■ WORK REQUEST: Where in the data below does the word "ctrl" appear? Copy every line that has it.

■ INFORMATION SHOWN:
# # # #

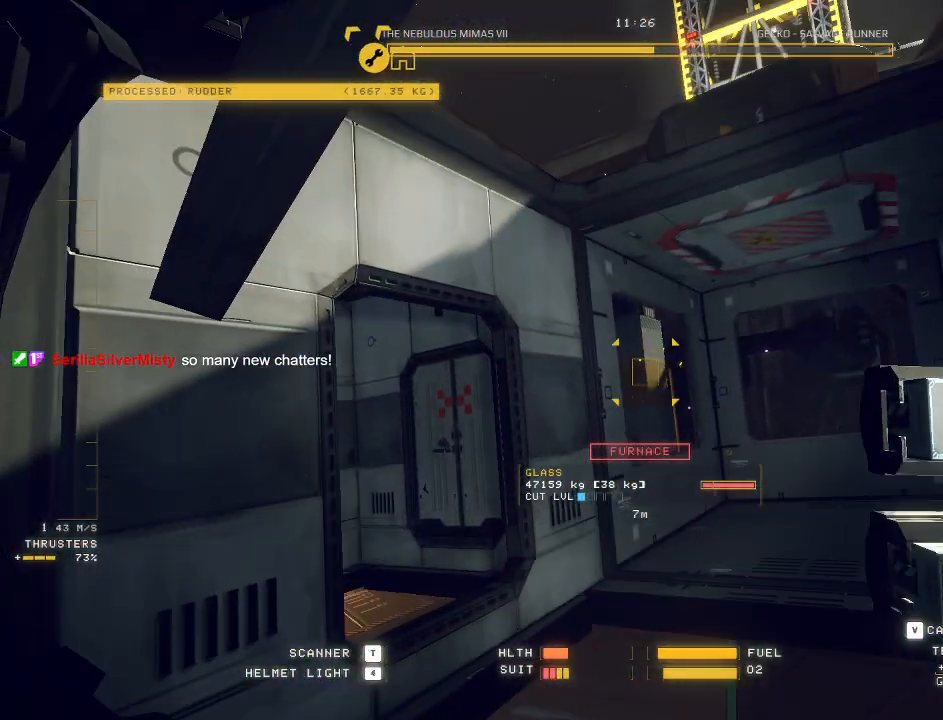
{"keys": ["w"], "mouse": [], "events": [[450, "d", "up"], [500, "space", "up"]]}
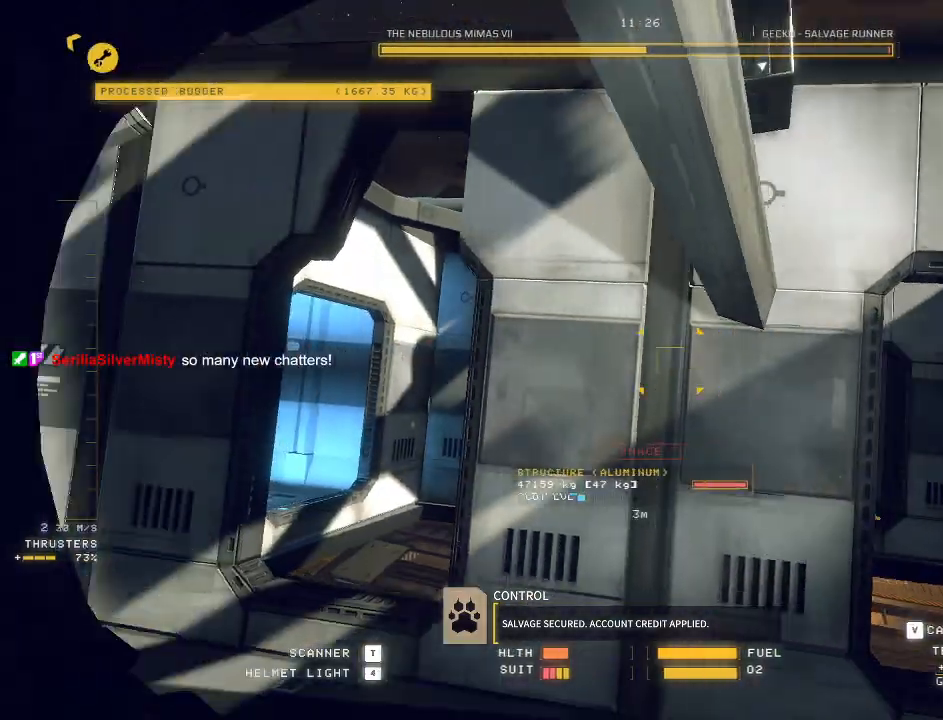
{"keys": ["ctrl", "e"], "mouse": [], "events": [[17, "w", "up"], [183, "ctrl", "down"], [250, "e", "down"]]}
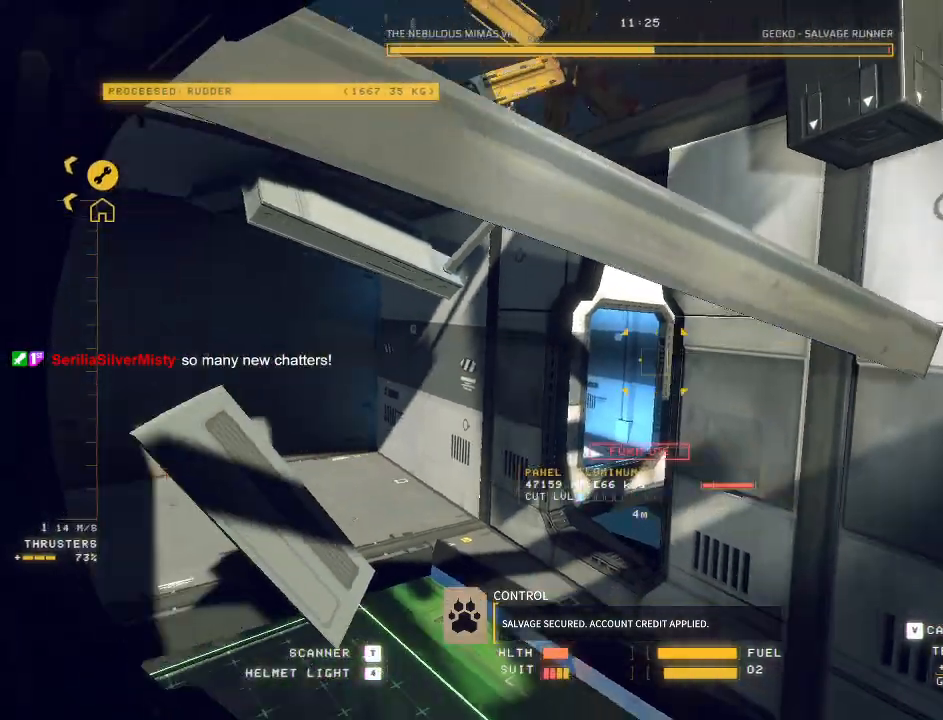
{"keys": ["d", "space", "w"], "mouse": ["mb5"], "events": [[117, "e", "up"], [300, "ctrl", "up"], [333, "d", "down"], [333, "w", "down"], [383, "space", "down"], [500, "mouse_mb5", "down"]]}
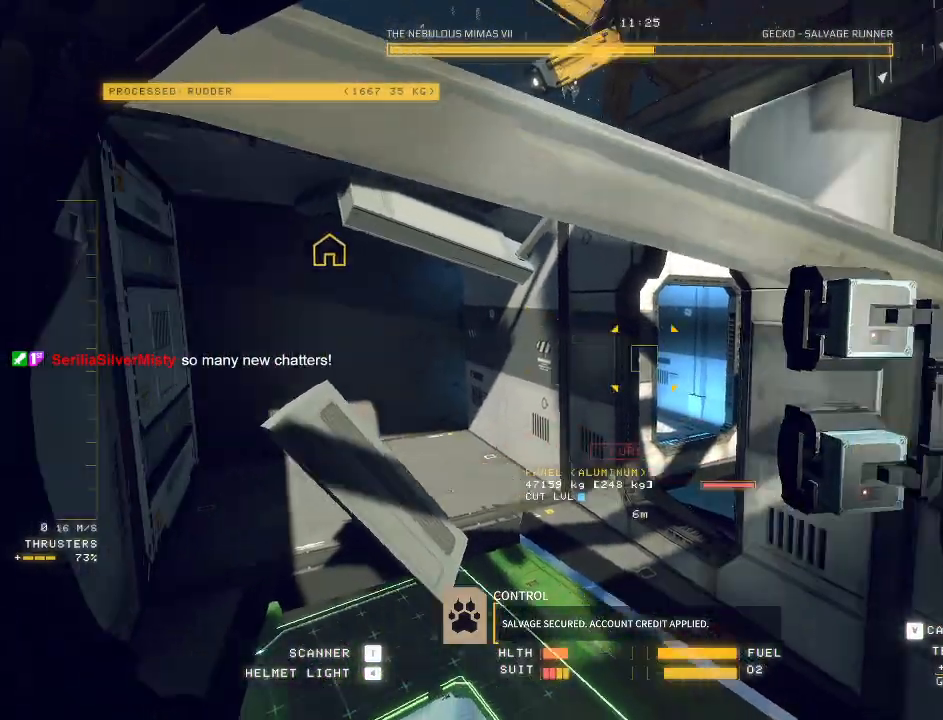
{"keys": ["space", "w"], "mouse": ["mb5"], "events": [[350, "d", "up"]]}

# # # #

■ RESULT FOR THIS EXERCISE:
{"keys": ["ctrl", "e"], "mouse": [], "events": [[17, "w", "up"], [183, "ctrl", "down"], [250, "e", "down"]]}
{"keys": ["d", "space", "w"], "mouse": ["mb5"], "events": [[117, "e", "up"], [300, "ctrl", "up"], [333, "d", "down"], [333, "w", "down"], [383, "space", "down"], [500, "mouse_mb5", "down"]]}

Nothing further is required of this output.